→ YOUR ASSIGNMENT
Show all lines of the entries in which the word "tendências" is found.

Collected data
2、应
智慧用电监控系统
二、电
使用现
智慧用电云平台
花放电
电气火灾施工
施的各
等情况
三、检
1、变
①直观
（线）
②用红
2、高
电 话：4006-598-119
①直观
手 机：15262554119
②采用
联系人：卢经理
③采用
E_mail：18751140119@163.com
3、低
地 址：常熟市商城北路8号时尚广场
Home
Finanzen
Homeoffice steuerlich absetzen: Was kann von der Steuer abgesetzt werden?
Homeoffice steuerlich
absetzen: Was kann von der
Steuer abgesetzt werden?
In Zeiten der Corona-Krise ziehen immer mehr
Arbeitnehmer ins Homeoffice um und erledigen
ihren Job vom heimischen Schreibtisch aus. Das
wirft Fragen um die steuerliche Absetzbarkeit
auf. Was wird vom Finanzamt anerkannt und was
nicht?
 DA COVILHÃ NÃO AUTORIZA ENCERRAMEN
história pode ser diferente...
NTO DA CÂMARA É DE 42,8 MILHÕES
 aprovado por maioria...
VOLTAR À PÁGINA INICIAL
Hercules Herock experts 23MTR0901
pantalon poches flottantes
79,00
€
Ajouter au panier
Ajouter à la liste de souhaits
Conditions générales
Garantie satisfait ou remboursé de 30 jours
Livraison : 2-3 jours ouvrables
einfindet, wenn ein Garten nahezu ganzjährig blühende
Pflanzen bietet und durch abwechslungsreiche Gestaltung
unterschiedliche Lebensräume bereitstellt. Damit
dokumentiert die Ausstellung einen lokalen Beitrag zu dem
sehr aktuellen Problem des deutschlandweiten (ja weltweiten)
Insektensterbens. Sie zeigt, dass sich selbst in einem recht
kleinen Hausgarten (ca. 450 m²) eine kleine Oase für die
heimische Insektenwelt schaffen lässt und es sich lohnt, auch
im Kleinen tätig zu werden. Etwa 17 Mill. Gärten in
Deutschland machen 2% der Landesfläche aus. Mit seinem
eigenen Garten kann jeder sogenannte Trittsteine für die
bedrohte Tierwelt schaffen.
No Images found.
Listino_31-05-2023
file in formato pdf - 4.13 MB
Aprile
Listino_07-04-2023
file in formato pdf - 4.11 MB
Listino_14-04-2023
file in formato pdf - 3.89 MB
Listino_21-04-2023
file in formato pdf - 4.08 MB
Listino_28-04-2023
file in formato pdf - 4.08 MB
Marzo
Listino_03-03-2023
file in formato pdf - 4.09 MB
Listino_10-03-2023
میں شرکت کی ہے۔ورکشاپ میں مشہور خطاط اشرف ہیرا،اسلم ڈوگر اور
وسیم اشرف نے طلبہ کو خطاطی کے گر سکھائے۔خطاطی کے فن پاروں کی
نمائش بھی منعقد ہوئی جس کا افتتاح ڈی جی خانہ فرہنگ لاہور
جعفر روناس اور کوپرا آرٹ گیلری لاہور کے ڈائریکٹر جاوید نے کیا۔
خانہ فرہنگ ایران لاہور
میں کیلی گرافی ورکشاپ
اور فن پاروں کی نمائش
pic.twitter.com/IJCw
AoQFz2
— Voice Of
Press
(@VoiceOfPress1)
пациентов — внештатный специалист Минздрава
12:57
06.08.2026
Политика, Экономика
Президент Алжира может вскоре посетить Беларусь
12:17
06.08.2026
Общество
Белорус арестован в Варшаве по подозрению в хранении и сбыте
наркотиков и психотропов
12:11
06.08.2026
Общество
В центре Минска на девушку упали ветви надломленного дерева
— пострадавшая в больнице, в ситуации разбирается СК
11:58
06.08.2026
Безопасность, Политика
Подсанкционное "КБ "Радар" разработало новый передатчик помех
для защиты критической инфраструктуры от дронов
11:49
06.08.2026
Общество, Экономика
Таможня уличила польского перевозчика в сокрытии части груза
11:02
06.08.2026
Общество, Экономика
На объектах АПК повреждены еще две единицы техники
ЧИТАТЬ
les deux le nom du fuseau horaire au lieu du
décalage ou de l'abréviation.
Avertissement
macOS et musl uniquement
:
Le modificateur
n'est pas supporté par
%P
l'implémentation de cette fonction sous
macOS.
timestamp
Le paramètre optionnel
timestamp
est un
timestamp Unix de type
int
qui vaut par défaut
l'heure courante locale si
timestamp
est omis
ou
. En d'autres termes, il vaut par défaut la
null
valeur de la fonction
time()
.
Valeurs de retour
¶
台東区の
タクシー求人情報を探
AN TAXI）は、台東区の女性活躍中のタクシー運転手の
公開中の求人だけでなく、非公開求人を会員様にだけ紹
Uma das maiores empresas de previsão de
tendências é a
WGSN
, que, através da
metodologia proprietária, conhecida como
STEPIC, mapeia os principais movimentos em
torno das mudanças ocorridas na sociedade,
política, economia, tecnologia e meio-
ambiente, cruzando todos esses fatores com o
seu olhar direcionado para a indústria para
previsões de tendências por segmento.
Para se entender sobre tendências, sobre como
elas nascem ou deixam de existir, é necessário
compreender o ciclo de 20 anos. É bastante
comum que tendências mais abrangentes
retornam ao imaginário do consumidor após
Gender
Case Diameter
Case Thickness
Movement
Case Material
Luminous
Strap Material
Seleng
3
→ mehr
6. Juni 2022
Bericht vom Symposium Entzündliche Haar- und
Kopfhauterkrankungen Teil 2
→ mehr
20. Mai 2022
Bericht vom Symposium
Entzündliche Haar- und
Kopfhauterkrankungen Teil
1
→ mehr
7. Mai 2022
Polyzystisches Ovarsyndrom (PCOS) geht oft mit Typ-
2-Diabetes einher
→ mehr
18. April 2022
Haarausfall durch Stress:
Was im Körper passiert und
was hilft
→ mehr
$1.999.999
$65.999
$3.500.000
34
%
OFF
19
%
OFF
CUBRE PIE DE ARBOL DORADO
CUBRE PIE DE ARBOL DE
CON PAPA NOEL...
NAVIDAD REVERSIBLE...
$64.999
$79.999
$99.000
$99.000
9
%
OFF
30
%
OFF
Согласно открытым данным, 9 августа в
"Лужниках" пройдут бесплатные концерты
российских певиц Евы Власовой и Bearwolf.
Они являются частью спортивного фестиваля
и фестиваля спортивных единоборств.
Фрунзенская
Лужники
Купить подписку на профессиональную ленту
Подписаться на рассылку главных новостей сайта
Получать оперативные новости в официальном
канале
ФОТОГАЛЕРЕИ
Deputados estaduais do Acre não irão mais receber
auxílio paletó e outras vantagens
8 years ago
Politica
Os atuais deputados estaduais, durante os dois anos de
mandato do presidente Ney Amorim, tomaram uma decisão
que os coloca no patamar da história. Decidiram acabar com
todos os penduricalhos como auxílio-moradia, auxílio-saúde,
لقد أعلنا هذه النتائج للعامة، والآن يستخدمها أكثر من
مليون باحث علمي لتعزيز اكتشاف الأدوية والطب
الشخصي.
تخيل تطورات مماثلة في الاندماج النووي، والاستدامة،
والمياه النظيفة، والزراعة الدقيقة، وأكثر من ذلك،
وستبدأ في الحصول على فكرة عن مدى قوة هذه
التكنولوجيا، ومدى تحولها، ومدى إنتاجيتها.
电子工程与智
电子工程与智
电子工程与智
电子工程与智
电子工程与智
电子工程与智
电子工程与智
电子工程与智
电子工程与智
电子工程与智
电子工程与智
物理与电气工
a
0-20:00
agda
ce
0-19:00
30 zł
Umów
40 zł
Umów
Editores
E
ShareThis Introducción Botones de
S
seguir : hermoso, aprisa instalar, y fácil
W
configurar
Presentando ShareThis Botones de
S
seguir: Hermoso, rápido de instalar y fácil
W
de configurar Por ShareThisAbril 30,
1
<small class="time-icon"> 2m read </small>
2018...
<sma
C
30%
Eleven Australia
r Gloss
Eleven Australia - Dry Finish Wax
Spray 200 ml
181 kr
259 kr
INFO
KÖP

→ SOLVED EXERCISE
tendências é a
previsões de tendências por segmento.
Para se entender sobre tendências, sobre como
comum que tendências mais abrangentes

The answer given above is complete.